» **EXERCISE OBJECTIVE**:
According to the S3 API documentation below, what is the maximum number of parts S3 allows for a multipart upload?

The minimum size is 5MB. The maximum size is 5GB. Default is 15MB. Note that
S3 has a maximum of 10000 parts for a multipart upload, so if this value is
too small, it will be ignored in favor of the minimum necessary value
required to upload the file.
### s3.getPublicUrl(bucket, key, [bucketLocation])
* `bucket` S3 bucket
* `key` S3 key
* `bucketLocation` string, one of these:
- "" (default) - US Standard
- "eu-west-1"
- "us-west-1"
- "us-west-2"
- "ap-southeast-1"
- "ap-southeast-2"
- "ap-northeast-1"
- "sa-east-1"
You can find out your bucket location programatically by using this API:
http://docs.aws.amazon.com/AWSJavaScriptSDK/latest/AWS/S3.html#getBucketLocation-property
returns a string which looks like this:
`https://s3.amazonaws.com/bucket/key`
or maybe this if you are not in US Standard:
`https://s3-eu-west-1.amazonaws.com/bucket/key`
### s3.getPublicUrlHttp(bucket, key)
* `bucket` S3 Bucket
* `key` S3 Key
Works for any region, and returns a string which looks like this:
`http://bucket.s3.amazonaws.com/key`
### client.uploadFile(params)
See http://docs.aws.amazon.com/AWSJavaScriptSDK/latest/AWS/S3.html#putObject-property
`params`:
* `s3Params`: params to pass to AWS SDK `putObject`.
* `localFile`: path to the file on disk you want to upload to S3.

» **DATASET EXTRACT**:
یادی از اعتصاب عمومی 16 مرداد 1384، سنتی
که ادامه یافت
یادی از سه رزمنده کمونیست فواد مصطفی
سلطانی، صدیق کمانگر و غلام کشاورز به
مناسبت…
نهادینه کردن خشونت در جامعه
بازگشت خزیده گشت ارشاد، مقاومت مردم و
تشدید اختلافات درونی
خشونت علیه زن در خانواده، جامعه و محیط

» **PROBLEM SOLUTION**:
S3 allows a maximum of 10000 parts for a multipart upload.